Personal information
- Full name: James Irving Fell
- Date of birth: 4 January 1936
- Place of birth: Cleethorpes, England
- Date of death: 2 February 2011 (aged 75)
- Place of death: Grimsby, England
- Position(s): Midfielder

Senior career*
- Years: Team / Apps / (Gls)
- 1956–1961: Grimsby Town / 166 / (35)
- 1960–1962: Everton / 27 / (4)
- 1961–1963: Newcastle United / 49 / (16)
- 1963–1964: Walsall / 21 / (4)
- 1963–1965: Lincoln City / 64 / (10)
- 1965–1969: Boston United

= Jimmy Fell =

English footballer

James Irving Fell (4 January 1936 – 2 February 2011) was an English footballer, who played in the Football League for Grimsby Town, Everton, Newcastle United, Walsall and Lincoln City.

==Playing career==
===Grimsby Town===
Fell attended Clee Grammar School for Boys, becoming a chemist at Courtaulds whilst playing part-time for Grimsby Town.

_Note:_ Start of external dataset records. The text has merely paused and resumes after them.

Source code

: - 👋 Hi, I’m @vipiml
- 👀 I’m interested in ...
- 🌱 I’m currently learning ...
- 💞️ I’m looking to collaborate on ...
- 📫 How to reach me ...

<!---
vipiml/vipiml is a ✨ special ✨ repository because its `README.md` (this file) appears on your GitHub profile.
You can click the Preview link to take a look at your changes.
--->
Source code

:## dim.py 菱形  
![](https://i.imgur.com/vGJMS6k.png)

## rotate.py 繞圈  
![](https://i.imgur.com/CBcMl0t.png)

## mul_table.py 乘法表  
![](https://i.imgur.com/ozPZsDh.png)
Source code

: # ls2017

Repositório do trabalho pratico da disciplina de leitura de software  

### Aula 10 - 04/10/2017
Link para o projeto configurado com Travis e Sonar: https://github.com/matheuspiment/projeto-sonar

The 1958–59 season commenced with Fell taking on the role of emergency goalkeeper after regular custodian Clarrie Williams was injured in the season's opening game against Liverpool at Anfield in front of a crowd of 47,502 on 23 August 1958. With no substitutes allowed, Fell replaced Williams between the sticks and performed so heroically in the 3–3 draw that The Daily Mirror presented him with an 'Andy Capp' award.

===Lincoln City===
Fell joined Lincoln City in January 1964, debuting in the 2–1 victory at Hartlepools United on 11 January 1964 and scoring his first goal for the club in the 2–1 home defeat to Bradford City on 30 March 1964. He was a regular in the starting line-up in his first two seasons at Sincil Bank but played just three times at the start of the 1965/66 season before joining Boston United.

==Retirement==
A keen angler and cricketer, in his later years he worked at Grimsby Leisure Centre and died, of natural causes, at his home in Welholme Road, Grimsby on 2 February 2011. His funeral took place at Grimsby Crematorium on 14 February.